Farro and Vegetables Salad

Chef Marie

  • 1 cup farro, rinsed
  • 2 teaspoons olive oil
  • 1 small sweet onion, diced
  • 1 large carrot, diced
  • 1 large celery branch, diced
  • 1 large garlic clove, diced
  • 2 teaspoons dry Italian herbs
  • 2 Roma tomatoes, diced
  • 3 mushrooms, diced
  • 1 large garlic clove, diced
  • 1/4 cup of vegetable stock
  • 3 tablespoons hazelnut oil
  • 1 tablespoon red wine vinegar
  • 2 tablespoons minced basil
  • Salt and pepper to taste

    Mix the hazelnut oil, vinegar and basil in a bowl. Season to taste and set aside.

    Follow cooking directions on the package. When cooked, immediately drain and set aside.

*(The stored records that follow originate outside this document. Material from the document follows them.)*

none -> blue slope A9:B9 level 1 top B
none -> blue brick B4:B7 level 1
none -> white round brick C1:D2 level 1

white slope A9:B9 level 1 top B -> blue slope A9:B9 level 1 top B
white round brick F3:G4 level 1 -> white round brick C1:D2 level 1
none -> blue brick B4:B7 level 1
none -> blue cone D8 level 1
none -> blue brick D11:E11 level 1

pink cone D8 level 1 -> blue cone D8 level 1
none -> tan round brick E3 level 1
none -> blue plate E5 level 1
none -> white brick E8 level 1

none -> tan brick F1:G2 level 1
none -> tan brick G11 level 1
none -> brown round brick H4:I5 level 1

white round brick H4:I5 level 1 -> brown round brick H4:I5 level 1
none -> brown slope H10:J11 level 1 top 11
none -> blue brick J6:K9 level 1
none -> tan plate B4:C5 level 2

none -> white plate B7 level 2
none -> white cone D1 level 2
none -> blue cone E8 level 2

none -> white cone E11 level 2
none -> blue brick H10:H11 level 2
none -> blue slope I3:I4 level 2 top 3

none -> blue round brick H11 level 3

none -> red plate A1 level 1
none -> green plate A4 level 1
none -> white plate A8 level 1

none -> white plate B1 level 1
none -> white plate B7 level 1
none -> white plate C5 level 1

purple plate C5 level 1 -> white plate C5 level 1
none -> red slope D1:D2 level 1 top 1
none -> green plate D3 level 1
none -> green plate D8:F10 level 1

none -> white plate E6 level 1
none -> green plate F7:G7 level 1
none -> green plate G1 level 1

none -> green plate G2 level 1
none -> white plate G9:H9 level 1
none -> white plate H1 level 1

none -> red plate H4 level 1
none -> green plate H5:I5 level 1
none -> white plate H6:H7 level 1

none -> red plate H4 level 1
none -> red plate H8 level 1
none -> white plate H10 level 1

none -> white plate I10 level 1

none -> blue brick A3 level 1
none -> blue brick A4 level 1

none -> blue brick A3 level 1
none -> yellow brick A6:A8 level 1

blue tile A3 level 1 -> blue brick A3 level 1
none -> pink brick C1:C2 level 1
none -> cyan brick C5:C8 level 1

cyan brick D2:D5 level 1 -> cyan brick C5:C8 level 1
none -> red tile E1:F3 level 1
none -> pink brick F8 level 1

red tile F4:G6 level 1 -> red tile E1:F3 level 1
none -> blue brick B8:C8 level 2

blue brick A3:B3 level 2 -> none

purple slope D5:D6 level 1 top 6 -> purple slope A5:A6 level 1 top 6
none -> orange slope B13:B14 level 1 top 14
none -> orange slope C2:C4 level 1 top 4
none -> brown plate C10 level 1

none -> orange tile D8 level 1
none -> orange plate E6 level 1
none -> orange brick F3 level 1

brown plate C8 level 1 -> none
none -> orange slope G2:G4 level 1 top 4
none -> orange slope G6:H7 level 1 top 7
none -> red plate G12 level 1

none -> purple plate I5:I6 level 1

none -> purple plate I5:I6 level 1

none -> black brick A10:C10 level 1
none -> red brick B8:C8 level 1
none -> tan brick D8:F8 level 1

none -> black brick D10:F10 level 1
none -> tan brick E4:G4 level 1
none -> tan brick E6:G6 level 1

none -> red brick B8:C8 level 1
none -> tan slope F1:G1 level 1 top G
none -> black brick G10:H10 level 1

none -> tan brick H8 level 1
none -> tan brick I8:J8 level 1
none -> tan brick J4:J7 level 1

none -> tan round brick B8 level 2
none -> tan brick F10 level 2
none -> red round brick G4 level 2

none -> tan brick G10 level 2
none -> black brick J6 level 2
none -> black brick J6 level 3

    Heat the olive oil in a sauté pan. Add the onion and slightly brown. Add the carrot, celery, garlic, Italian herbs and cook for 2 minutes. Add the tomatoes, mushrooms and cook for another 2 minutes. Add the prepared farro, vegetable stock and bring to a boil. Cook until liquid is almost evaporated and, if necessary and very lightly, season to taste (I said this, as you will mix in a vinaigrette that is already seasoned, so caution is needed to avoid over-seasoning). Remove from heat and transfer to a serving bowl. Slightly cool and then refrigerate. Before serving, add the prepared vinaigrette and serve immediately.
     
    Comments: You can also eat it warm or cold and with or without the vinaigrette. You may substitute the dry herbs (or reinforce the flavor) with fresh herbs added towards the end of cooking.
     
    Makes 6 servings

    Per Serving: 153 Cal (63% from Fat, 12% from Protein, 51% from Carb); 4 g Protein; 9 g Tot Fat; 1 g Sat Fat; 3 g Mono Fat; 18 g Carb; 3 g Fiber; 4 g Sugar; 52 mg Calcium; 1 mg Iron; 119 mg Sodium; 0 mg Cholesterol (Estimation, as the type of Farro and brand may vary in nutrients)
     

    Farro (Emmer) is an ancient grain and its origin is still debated, though many studies seem to confirm its provenance from the Fertile Crescent Region of Mesopotamia in the Middle East. Archeologists have found it in various digs and burials sites tracing it all the way back to 20,000 years ago. Egyptians valued it and used it to make beer and bread. Ancient Rome used it as currency and fed it to their legions. Overtimes, it became scarce, as higher yield grains took over. Northern Italy still produces it and so are Albania, Czech, France, Marocco, Slovak republics, Spain, and even Switzerland. Its popularity is growing, but is still consider a luxury grain to this day. In the United States, it is often confused with spelt, as it has a similar raw look and texture.
     
    Farro offers a great nutritional source of protein, fiber, and vitamins. It is considered low in gluten, that said, may not be suitable for people suffering from Celiac Disease, gluten intolerance, wheat allergies or sensitivities. Best is to check with your doctor or nutritionist.
     
    Farro is available whole, semi-pearled, or pearled in the US. Whole farro has only the outer husk removed. Most nutrients are preserves. It takes longer to cook than the other two sources. Semi-pearled has been scored, which allows moisture to reach the center of the grain much faster and therefore allowing it to cook faster. However, some of the nutrients have been lost during the scoring process. Pearled Farro has its bran polished off and most nutrients are removed during such process. I recommend you purchase whole and soak it overnight to reduce the cooking time.
    You can also purchase Farro flour which can be used to make breads, pastas and bakery items.
     
    Whole Farro has a wonderful nutty flavor. It can be chewy or crunchy, based on the preferred cooking method. You can eat it warm on its own, with other ingredients (pilaf comes to mind), add it to soups, serve it with stews, prepare it for breakfast (mix it cooked with dry fruits, nuts, caramel or vanilla and your favorite milk), and even enjoy it cold in varieties of salads or in puddings.